Ce que l'on sait de la mort d'Alex Pretti, l'infirmier américain tué par la police de l'immigration à Minneapolis

25 - Janvier - 2026

Un peu plus de deux semaines après la mort de Renee Good, un second citoyen américain opposé aux opérations de la police de l'immigration a été tué par des agents fédéraux à Minneapolis, la plus grande ville de l'Etat du Minnesota, samedi 24 janvier. Alex Pretti, 37 ans, a été tué par balles en pleine rue par des membres de la police aux frontières. Une scène filmée par plusieurs témoins, qui risque d'attiser plus encore les tensions autour de la vaste opération d'arrestation d'étrangers menée depuis décembre dans cet Etat démocrate à la demande de l'administration de Donald Trump, notamment par l'ICE, la police de l'immigration.

A l'annonce de la mort d'Alex Pretti, les autorités fédérales américaines ont rapidement assuré qu'il était armé et dangereux. Alors que des agents de la Border Patrol menaient une opération contre un étranger en situation irrégulière, "un individu s'est approché [d'eux] avec un pistolet 9 mm semi-automatique", a affirmé le ministère de la Sécurité intérieure (DHS) sur X. Selon ce message, les policiers "ont tenté de désarmer le suspect, qui a "violemment résisté", avant qu'un agent "craignant pour sa vie" n'ouvre le feu, le touchant mortellement, affirme le DHS sans plus de détails. Un communiqué accompagné d'une photo présentée comme celle de l'arme que portait la victime.

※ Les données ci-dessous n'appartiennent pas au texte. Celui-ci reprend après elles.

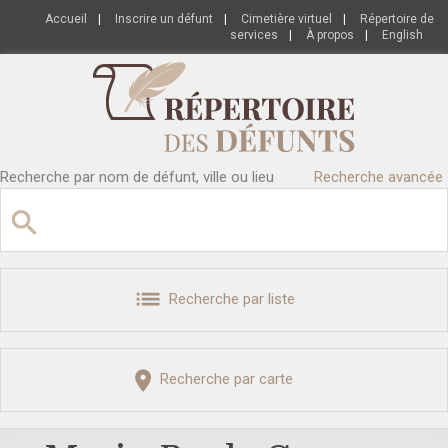
Accueil
|
Inscrire un défunt
|
Cimetière virtuel
|
Répertoire de
services
|
À propos
|
English
Recherche par nom de défunt, ville ou lieu
Recherche avancée
Recherche par liste
Recherche par carte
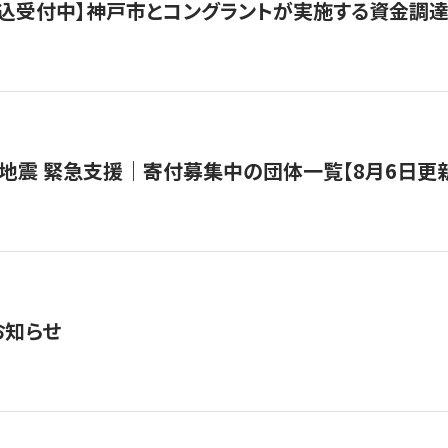
で申込受付中】神戸市とコングラントが実施する資金調達・
地震 緊急支援｜寄付募集中の団体一覧【8月6日更
お知らせ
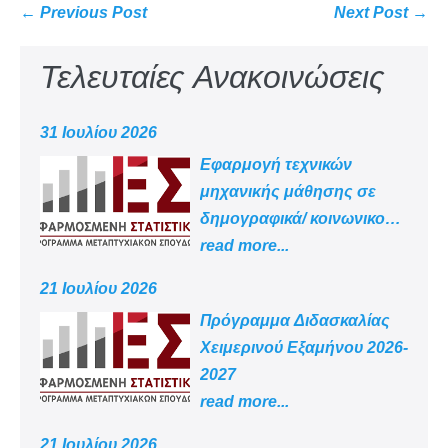
← Previous Post
Next Post →
Τελευταίες Ανακοινώσεις
31 Ιουλίου 2026
Εφαρμογή τεχνικών
μηχανικής μάθησης σε
δημογραφικά/ κοινωνικο
-οικονομικά δεδομένα
read more...
21 Ιουλίου 2026
Πρόγραμμα Διδασκαλίας
Χειμερινού Εξαμήνου 2026-
2027
read more...
21 Ιουλίου 2026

"Cela ressemble à une situation dans laquelle un individu voulait faire un maximum de dégâts et massacrer des forces de l'ordre", commente le ministère dans son communiqué. "Il était là pour se livrer à la violence", a déclaré à la presse la secrétaire à la Sécurité intérieure, Kristi Noem, tandis que le conseiller de la Maison Blanche Stephen Miller a qualifié Alex Pretti d'"assassin", dans un message relayé par le vice-président J.D. Vance. Une version réfutée par ses parents, qui accusent l'administration Trump de répandre "des mensonges écœurants sur leur fils".

Plusieurs vidéos de la scène ont été diffusées sur les réseaux sociaux, dont une a été authentifiée par les autorités. Elles montrent plusieurs agents avec des gilets siglés "police" lutter pour amener la victime au sol, avant de la frapper plusieurs fois. Un tir résonne, les agents s'écartent de l'homme allongé dans la rue, et tirent à plusieurs reprises sur lui. "Ils l'ont tué", s'exclame alors une personne.

Une analyse de ces images par le média d'investigation Bellingcat(Nouvelle fenêtre) vient contredire la version des autorités. "Quelques instants avant que le premier coup ne soit tiré", on y voit l'un des agents s'éloigner avec un pistolet semblable à l'arme photographiée par le DHS. Ensuite, "deux agents différents tirent manifestement avec leurs armes et au moins dix coups sont tirés au total", poursuit Bellingcat, "la plupart" alors que "l'homme était déjà allongé au sol immobile". Une version également soutenue par The New York Times(Nouvelle fenêtre), qui souligne que les vidéos analysées montrent qu'Alex Pretti n'avait pas sorti son arme, et suggèrent que les agents ont découvert qu'il était armé alors qu'il était déjà plaqué au sol.